Work required =
Restate each line of the listing exactly, without carrying over any pictures.

Data to process =
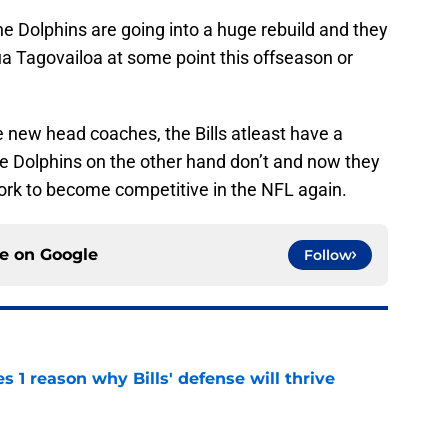
e Dolphins are going into a huge rebuild and they
 Tagovailoa at some point this offseason or
 new head coaches, the Bills atleast have a
The Dolphins on the other hand don’t and now they
work to become competitive in the NFL again.
ce on
Google
Follow
 1 reason why Bills' defense will thrive
e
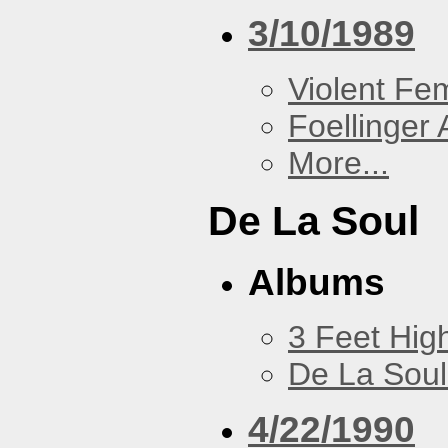
3/10/1989
Violent F
Foellinger 
More...
De La Soul
Albums
3 Feet Hig
De La Soul
4/22/1990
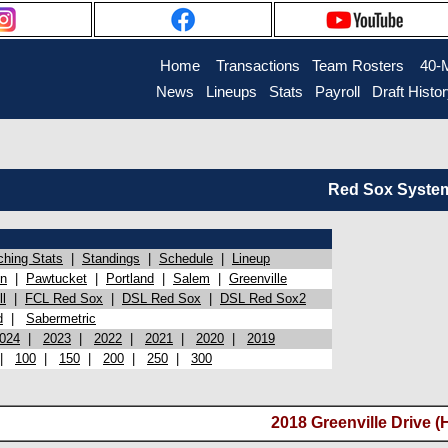
Home
Transactions
Team Rosters
40-
News
Lineups
Stats
Payroll
Draft Histo
Red Sox System 
ching Stats
|
Standings
|
Schedule
|
Lineup
on
|
Pawtucket
|
Portland
|
Salem
|
Greenville
l
|
FCL Red Sox
|
DSL Red Sox
|
DSL Red Sox2
d
|
Sabermetric
024
|
2023
|
2022
|
2021
|
2020
|
2019
|
100
|
150
|
200
|
250
|
300
2018 Greenville Drive (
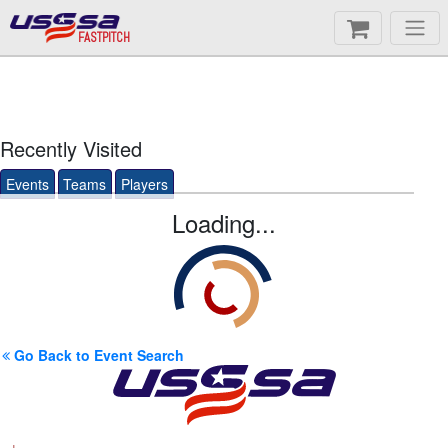
FASTPITCH
Recently Visited
Events
Teams
Players
Loading...
Go Back to Event Search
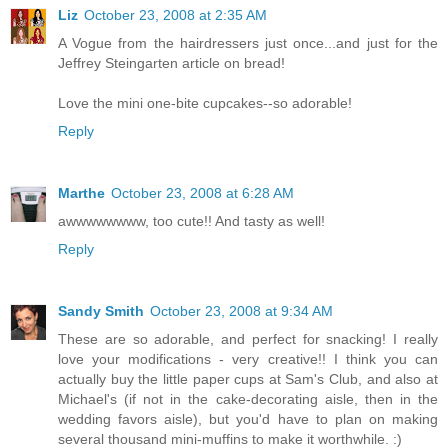
Liz
October 23, 2008 at 2:35 AM
A Vogue from the hairdressers just once...and just for the
Jeffrey Steingarten article on bread!
Love the mini one-bite cupcakes--so adorable!
Reply
Marthe
October 23, 2008 at 6:28 AM
awwwwwwww, too cute!! And tasty as well!
Reply
Sandy Smith
October 23, 2008 at 9:34 AM
These are so adorable, and perfect for snacking! I really
love your modifications - very creative!! I think you can
actually buy the little paper cups at Sam's Club, and also at
Michael's (if not in the cake-decorating aisle, then in the
wedding favors aisle), but you'd have to plan on making
several thousand mini-muffins to make it worthwhile. :)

Worked solution =
e Dolphins are going into a huge rebuild and they
 Tagovailoa at some point this offseason or
 new head coaches, the Bills atleast have a
The Dolphins on the other hand don’t and now they
work to become competitive in the NFL again.
ce on
Google
Follow
 1 reason why Bills' defense will thrive
e
3/10/1989
Violent F
Foellinger 
More...
De La Soul
Albums
3 Feet Hig
De La Soul
4/22/1990
Home
Transactions
Team Rosters
40-
News
Lineups
Stats
Payroll
Draft Histo
Red Sox System 
ching Stats
|
Standings
|
Schedule
|
Lineup
on
|
Pawtucket
|
Portland
|
Salem
|
Greenville
l
|
FCL Red Sox
|
DSL Red Sox
|
DSL Red Sox2
d
|
Sabermetric
024
|
2023
|
2022
|
2021
|
2020
|
2019
|
100
|
150
|
200
|
250
|
300
2018 Greenville Drive (
FASTPITCH
Recently Visited
Events
Teams
Players
Loading...
Go Back to Event Search
Liz
October 23, 2008 at 2:35 AM
A Vogue from the hairdressers just once...and just for the
Jeffrey Steingarten article on bread!
Love the mini one-bite cupcakes--so adorable!
Reply
Marthe
October 23, 2008 at 6:28 AM
awwwwwwww, too cute!! And tasty as well!
Reply
Sandy Smith
October 23, 2008 at 9:34 AM
These are so adorable, and perfect for snacking! I really
love your modifications - very creative!! I think you can
actually buy the little paper cups at Sam's Club, and also at
Michael's (if not in the cake-decorating aisle, then in the
wedding favors aisle), but you'd have to plan on making
several thousand mini-muffins to make it worthwhile. :)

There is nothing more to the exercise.